FIG. 5 shows the change in the fouling state of the standard suspension insulator and the salt-resistant suspension insulator and the fouling withstand voltage characteristic. In the case of a standard suspension insulator and a salt-resistant suspension insulator having a diameter of 250 mm, for example, comparing the withstand voltage characteristics under the same stain condition, the salt-resistant suspension insulator has a withstand voltage characteristic of about 1.3 times that of the standard suspension insulator. I understand.

As is clear from the above analysis results, when the salt-resistant suspension insulator 6 having the pollution withstand voltage characteristic of 1.3 times or more as compared with the standard suspension insulator is used, the existing suspension is used. It is possible to approach the required number of insulators to be connected in the insulator device, and therefore, the insulator device can be easily applied to an existing power transmission line.

In the above embodiment, the transmission line of 66 kV is described, but 154 kV, 275 kV, 500 kV.
Similar results were obtained for each V transmission line.
The present invention is not limited to the above embodiment,
It can also be embodied as follows.

(1) The lead wires 28 and 29 for connecting the resistance elements of the respective suspension type lightning protection insulators are omitted, and an air discharge gap (not shown) is provided between the cap electrodes 25 and 26 of different lightning protection insulators 5. thing.

(2) In the above-mentioned embodiment, the suspension steel tower is embodied, but it should be embodied as a tension resistant steel tower.

[0042]

As described above in detail, the present invention provides a salt-resistant suspension insulator having a pollution withstand voltage characteristic of 1.3 times or more as compared with a standard suspension insulator as a suspension insulator having no lightning protection function. Since it is used, it is not necessary to increase the number of suspension insulators to be connected so much, and there is an effect that it is possible to suppress the continuous length of the insulator and easily apply it to the existing transmission line support insulator device.

[Brief description of drawings]

FIG. 1 is a front view showing an embodiment of a lightning protection insulator device of the present invention.

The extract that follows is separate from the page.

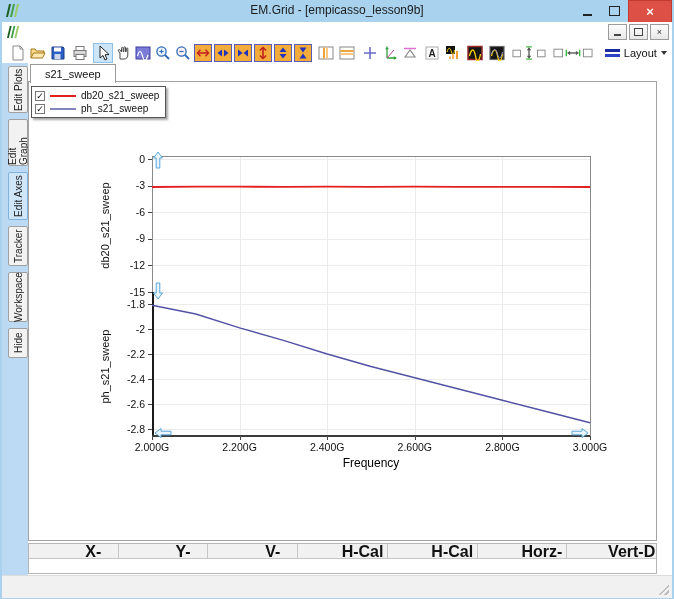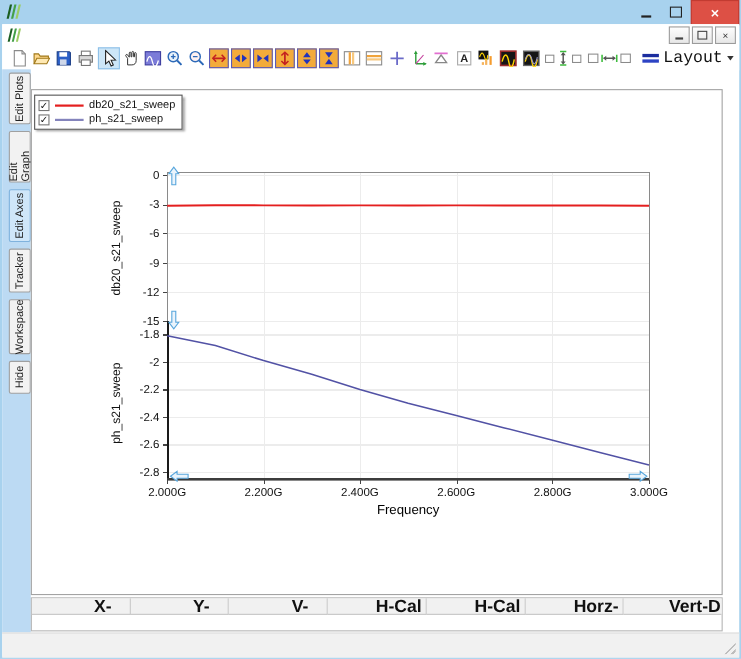"EM.Grid - [empicasso_lesson9b]" span.title-text { html: none -> <span>EM.Grid - [empicasso_lesson9b]</span> }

FIG. 2 is a partially cutaway front view showing only a salt-resistant suspension insulator.

FIG. 3 is a semi-longitudinal sectional view showing a lightning protection insulator.

FIG. 4 is a schematic front view of a lightning protection insulator device.

FIG. 5 is a graph showing the relationship between the salt attachment density of a suspended insulator and the pollution withstand voltage.

[Explanation of symbols]

5 suspension type lightning arrestor, 6 salt-resistant suspension insulator, 11 upper arc horn, 12 lower arc horn which also serves as discharge electrode on the power-supply side, 21 insulator body, 21a mounting cylinder part, 22
Cap fitting, 23 pin fitting, 24 resistance element, 2
8, 29 Lead wires, 30 Intermediate arc horn that also serves as a ground side discharge electrode, G air discharge gap, L power transmission line.

Claims (1)

[Claims] 1. A suspension type lightning arrestor is connected in series, and the resistance elements of each suspension type lightning arrestor are electrically connected to each other via a lead wire or not, and at the end of the lightning arrestor series. A plurality of suspension insulators without lightning protection are connected in series, and a discharge side discharge electrode and a ground side discharge electrode are attached to both ends of this suspension insulator series, and an air discharge gap is formed between both discharge electrodes. In the suspension type lightning arrester device for a transmission line provided with, a salt-resistant suspension insulator having a pollution withstanding characteristic of 1.3 times or more as compared with a standard suspension insulator as the suspension insulator having no lightning protection function. A suspended type lightning arrester device for transmission lines, characterized by being used.